(Pictures paired with source code)
* * *

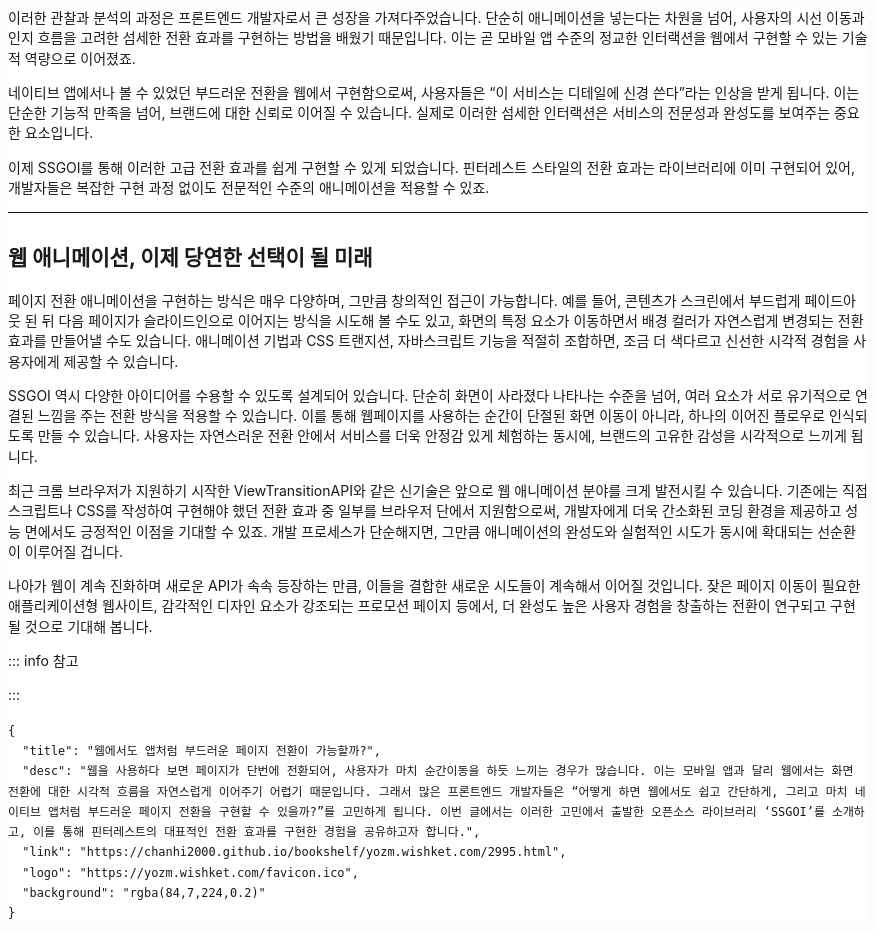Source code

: 이러한 관찰과 분석의 과정은 프론트엔드 개발자로서 큰 성장을 가져다주었습니다. 단순히 애니메이션을 넣는다는 차원을 넘어, 사용자의 시선 이동과 인지 흐름을 고려한 섬세한 전환 효과를 구현하는 방법을 배웠기 때문입니다. 이는 곧 모바일 앱 수준의 정교한 인터랙션을 웹에서 구현할 수 있는 기술적 역량으로 이어졌죠.

네이티브 앱에서나 볼 수 있었던 부드러운 전환을 웹에서 구현함으로써, 사용자들은 “이 서비스는 디테일에 신경 쓴다”라는 인상을 받게 됩니다. 이는 단순한 기능적 만족을 넘어, 브랜드에 대한 신뢰로 이어질 수 있습니다. 실제로 이러한 섬세한 인터랙션은 서비스의 전문성과 완성도를 보여주는 중요한 요소입니다.

이제 SSGOI를 통해 이러한 고급 전환 효과를 쉽게 구현할 수 있게 되었습니다. 핀터레스트 스타일의 전환 효과는 라이브러리에 이미 구현되어 있어, 개발자들은 복잡한 구현 과정 없이도 전문적인 수준의 애니메이션을 적용할 수 있죠.

---

## 웹 애니메이션, 이제 당연한 선택이 될 미래

페이지 전환 애니메이션을 구현하는 방식은 매우 다양하며, 그만큼 창의적인 접근이 가능합니다. 예를 들어, 콘텐츠가 스크린에서 부드럽게 페이드아웃 된 뒤 다음 페이지가 슬라이드인으로 이어지는 방식을 시도해 볼 수도 있고, 화면의 특정 요소가 이동하면서 배경 컬러가 자연스럽게 변경되는 전환 효과를 만들어낼 수도 있습니다. 애니메이션 기법과 CSS 트랜지션, 자바스크립트 기능을 적절히 조합하면, 조금 더 색다르고 신선한 시각적 경험을 사용자에게 제공할 수 있습니다.

SSGOI 역시 다양한 아이디어를 수용할 수 있도록 설계되어 있습니다. 단순히 화면이 사라졌다 나타나는 수준을 넘어, 여러 요소가 서로 유기적으로 연결된 느낌을 주는 전환 방식을 적용할 수 있습니다. 이를 통해 웹페이지를 사용하는 순간이 단절된 화면 이동이 아니라, 하나의 이어진 플로우로 인식되도록 만들 수 있습니다. 사용자는 자연스러운 전환 안에서 서비스를 더욱 안정감 있게 체험하는 동시에, 브랜드의 고유한 감성을 시각적으로 느끼게 됩니다.

최근 크롬 브라우저가 지원하기 시작한 ViewTransitionAPI와 같은 신기술은 앞으로 웹 애니메이션 분야를 크게 발전시킬 수 있습니다. 기존에는 직접 스크립트나 CSS를 작성하여 구현해야 했던 전환 효과 중 일부를 브라우저 단에서 지원함으로써, 개발자에게 더욱 간소화된 코딩 환경을 제공하고 성능 면에서도 긍정적인 이점을 기대할 수 있죠. 개발 프로세스가 단순해지면, 그만큼 애니메이션의 완성도와 실험적인 시도가 동시에 확대되는 선순환이 이루어질 겁니다.

나아가 웹이 계속 진화하며 새로운 API가 속속 등장하는 만큼, 이들을 결합한 새로운 시도들이 계속해서 이어질 것입니다. 잦은 페이지 이동이 필요한 애플리케이션형 웹사이트, 감각적인 디자인 요소가 강조되는 프로모션 페이지 등에서, 더 완성도 높은 사용자 경험을 창출하는 전환이 연구되고 구현될 것으로 기대해 봅니다.

::: info 참고

<SiteInfo
  name="SSGOI - Svelte Smooth Go Transition Library"
  desc="A smooth page transition library for Svelte applications"
  url="https://ssgoi.pages.dev/"
  logo="https://ssgoi.dev/icon.svg"
  preview="https://ssgoi.pages.dev/main.png"/>

:::


```component VPCard
{
  "title": "웹에서도 앱처럼 부드러운 페이지 전환이 가능할까?",
  "desc": "웹을 사용하다 보면 페이지가 단번에 전환되어, 사용자가 마치 순간이동을 하듯 느끼는 경우가 많습니다. 이는 모바일 앱과 달리 웹에서는 화면 전환에 대한 시각적 흐름을 자연스럽게 이어주기 어렵기 때문입니다. 그래서 많은 프론트엔드 개발자들은 “어떻게 하면 웹에서도 쉽고 간단하게, 그리고 마치 네이티브 앱처럼 부드러운 페이지 전환을 구현할 수 있을까?”를 고민하게 됩니다. 이번 글에서는 이러한 고민에서 출발한 오픈소스 라이브러리 ‘SSGOI’를 소개하고, 이를 통해 핀터레스트의 대표적인 전환 효과를 구현한 경험을 공유하고자 합니다.",
  "link": "https://chanhi2000.github.io/bookshelf/yozm.wishket.com/2995.html",
  "logo": "https://yozm.wishket.com/favicon.ico",
  "background": "rgba(84,7,224,0.2)"
}
```
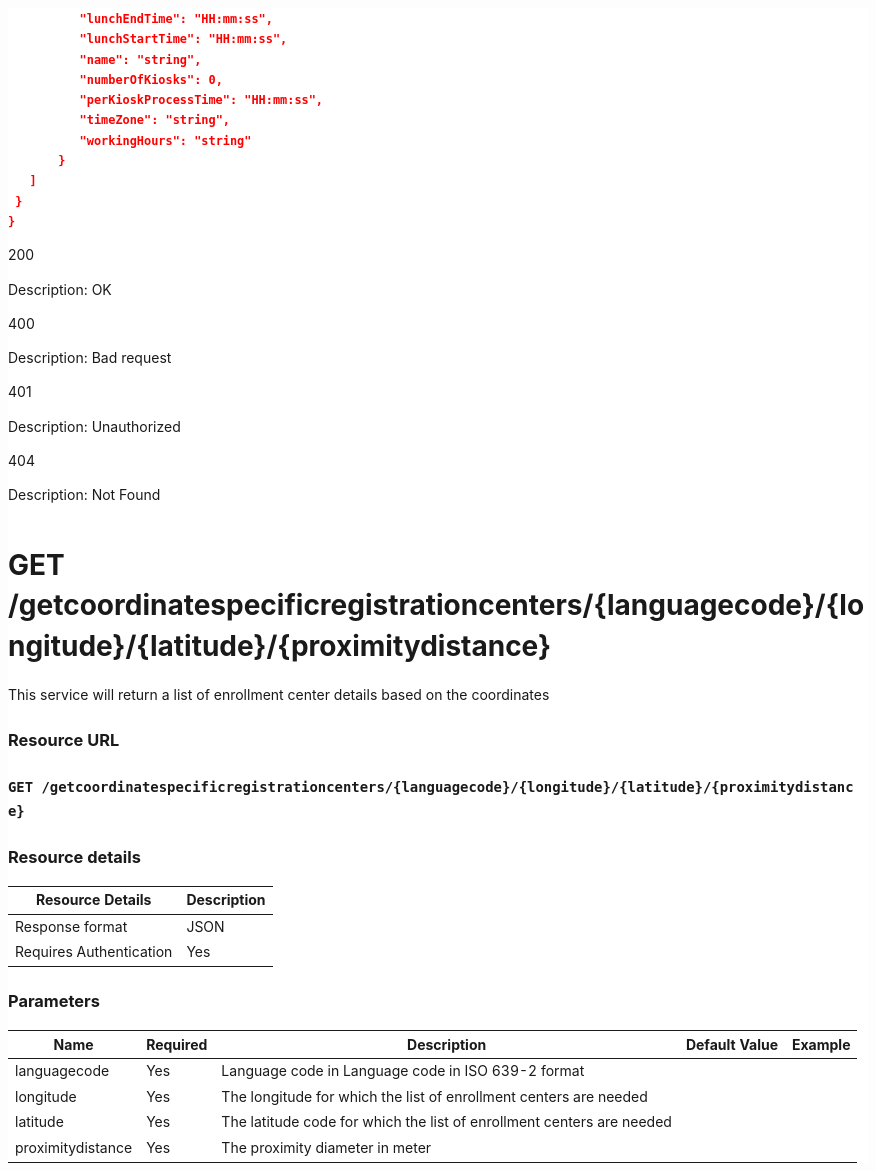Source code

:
 ```JSON
          "lunchEndTime": "HH:mm:ss",
          "lunchStartTime": "HH:mm:ss",
          "name": "string",
          "numberOfKiosks": 0,
          "perKioskProcessTime": "HH:mm:ss",
          "timeZone": "string",
          "workingHours": "string"
       }
   ]
 }
}
```
200

Description: OK

400

Description: Bad request

401

Description: Unauthorized

404

Description: Not Found

# GET /getcoordinatespecificregistrationcenters/{languagecode}/{longitude}/{latitude}/{proximitydistance}
This service will return a list of enrollment center details based on the coordinates

### Resource URL
### `GET /getcoordinatespecificregistrationcenters/{languagecode}/{longitude}/{latitude}/{proximitydistance}`

### Resource details

Resource Details | Description
------------ | -------------
Response format | JSON
Requires Authentication | Yes

### Parameters
Name | Required | Description | Default Value | Example
-----|----------|-------------|---------------|--------
languagecode|Yes|Language code in Language code in ISO 639-2 format| | 
longitude|Yes|The longitude for which the list of enrollment centers are needed| | 
latitude|Yes|The latitude code for which the list of enrollment centers are needed| | 
proximitydistance|Yes|The proximity diameter in meter| |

* * *

§ Aim of the exercise
An exact reprint of every record is required, with the pictures omitted.

§ Result of the task
Source code

: 이러한 관찰과 분석의 과정은 프론트엔드 개발자로서 큰 성장을 가져다주었습니다. 단순히 애니메이션을 넣는다는 차원을 넘어, 사용자의 시선 이동과 인지 흐름을 고려한 섬세한 전환 효과를 구현하는 방법을 배웠기 때문입니다. 이는 곧 모바일 앱 수준의 정교한 인터랙션을 웹에서 구현할 수 있는 기술적 역량으로 이어졌죠.

네이티브 앱에서나 볼 수 있었던 부드러운 전환을 웹에서 구현함으로써, 사용자들은 “이 서비스는 디테일에 신경 쓴다”라는 인상을 받게 됩니다. 이는 단순한 기능적 만족을 넘어, 브랜드에 대한 신뢰로 이어질 수 있습니다. 실제로 이러한 섬세한 인터랙션은 서비스의 전문성과 완성도를 보여주는 중요한 요소입니다.

이제 SSGOI를 통해 이러한 고급 전환 효과를 쉽게 구현할 수 있게 되었습니다. 핀터레스트 스타일의 전환 효과는 라이브러리에 이미 구현되어 있어, 개발자들은 복잡한 구현 과정 없이도 전문적인 수준의 애니메이션을 적용할 수 있죠.

---

## 웹 애니메이션, 이제 당연한 선택이 될 미래

페이지 전환 애니메이션을 구현하는 방식은 매우 다양하며, 그만큼 창의적인 접근이 가능합니다. 예를 들어, 콘텐츠가 스크린에서 부드럽게 페이드아웃 된 뒤 다음 페이지가 슬라이드인으로 이어지는 방식을 시도해 볼 수도 있고, 화면의 특정 요소가 이동하면서 배경 컬러가 자연스럽게 변경되는 전환 효과를 만들어낼 수도 있습니다. 애니메이션 기법과 CSS 트랜지션, 자바스크립트 기능을 적절히 조합하면, 조금 더 색다르고 신선한 시각적 경험을 사용자에게 제공할 수 있습니다.

SSGOI 역시 다양한 아이디어를 수용할 수 있도록 설계되어 있습니다. 단순히 화면이 사라졌다 나타나는 수준을 넘어, 여러 요소가 서로 유기적으로 연결된 느낌을 주는 전환 방식을 적용할 수 있습니다. 이를 통해 웹페이지를 사용하는 순간이 단절된 화면 이동이 아니라, 하나의 이어진 플로우로 인식되도록 만들 수 있습니다. 사용자는 자연스러운 전환 안에서 서비스를 더욱 안정감 있게 체험하는 동시에, 브랜드의 고유한 감성을 시각적으로 느끼게 됩니다.

최근 크롬 브라우저가 지원하기 시작한 ViewTransitionAPI와 같은 신기술은 앞으로 웹 애니메이션 분야를 크게 발전시킬 수 있습니다. 기존에는 직접 스크립트나 CSS를 작성하여 구현해야 했던 전환 효과 중 일부를 브라우저 단에서 지원함으로써, 개발자에게 더욱 간소화된 코딩 환경을 제공하고 성능 면에서도 긍정적인 이점을 기대할 수 있죠. 개발 프로세스가 단순해지면, 그만큼 애니메이션의 완성도와 실험적인 시도가 동시에 확대되는 선순환이 이루어질 겁니다.

나아가 웹이 계속 진화하며 새로운 API가 속속 등장하는 만큼, 이들을 결합한 새로운 시도들이 계속해서 이어질 것입니다. 잦은 페이지 이동이 필요한 애플리케이션형 웹사이트, 감각적인 디자인 요소가 강조되는 프로모션 페이지 등에서, 더 완성도 높은 사용자 경험을 창출하는 전환이 연구되고 구현될 것으로 기대해 봅니다.

::: info 참고

<SiteInfo
  name="SSGOI - Svelte Smooth Go Transition Library"
  desc="A smooth page transition library for Svelte applications"
  url="https://ssgoi.pages.dev/"
  logo="https://ssgoi.dev/icon.svg"
  preview="https://ssgoi.pages.dev/main.png"/>

:::


```component VPCard
{
  "title": "웹에서도 앱처럼 부드러운 페이지 전환이 가능할까?",
  "desc": "웹을 사용하다 보면 페이지가 단번에 전환되어, 사용자가 마치 순간이동을 하듯 느끼는 경우가 많습니다. 이는 모바일 앱과 달리 웹에서는 화면 전환에 대한 시각적 흐름을 자연스럽게 이어주기 어렵기 때문입니다. 그래서 많은 프론트엔드 개발자들은 “어떻게 하면 웹에서도 쉽고 간단하게, 그리고 마치 네이티브 앱처럼 부드러운 페이지 전환을 구현할 수 있을까?”를 고민하게 됩니다. 이번 글에서는 이러한 고민에서 출발한 오픈소스 라이브러리 ‘SSGOI’를 소개하고, 이를 통해 핀터레스트의 대표적인 전환 효과를 구현한 경험을 공유하고자 합니다.",
  "link": "https://chanhi2000.github.io/bookshelf/yozm.wishket.com/2995.html",
  "logo": "https://yozm.wishket.com/favicon.ico",
  "background": "rgba(84,7,224,0.2)"
}
```
Source code

:
 ```JSON
          "lunchEndTime": "HH:mm:ss",
          "lunchStartTime": "HH:mm:ss",
          "name": "string",
          "numberOfKiosks": 0,
          "perKioskProcessTime": "HH:mm:ss",
          "timeZone": "string",
          "workingHours": "string"
       }
   ]
 }
}
```
200

Description: OK

400

Description: Bad request

401

Description: Unauthorized

404

Description: Not Found

# GET /getcoordinatespecificregistrationcenters/{languagecode}/{longitude}/{latitude}/{proximitydistance}
This service will return a list of enrollment center details based on the coordinates

### Resource URL
### `GET /getcoordinatespecificregistrationcenters/{languagecode}/{longitude}/{latitude}/{proximitydistance}`

### Resource details

Resource Details | Description
------------ | -------------
Response format | JSON
Requires Authentication | Yes

### Parameters
Name | Required | Description | Default Value | Example
-----|----------|-------------|---------------|--------
languagecode|Yes|Language code in Language code in ISO 639-2 format| | 
longitude|Yes|The longitude for which the list of enrollment centers are needed| | 
latitude|Yes|The latitude code for which the list of enrollment centers are needed| | 
proximitydistance|Yes|The proximity diameter in meter| |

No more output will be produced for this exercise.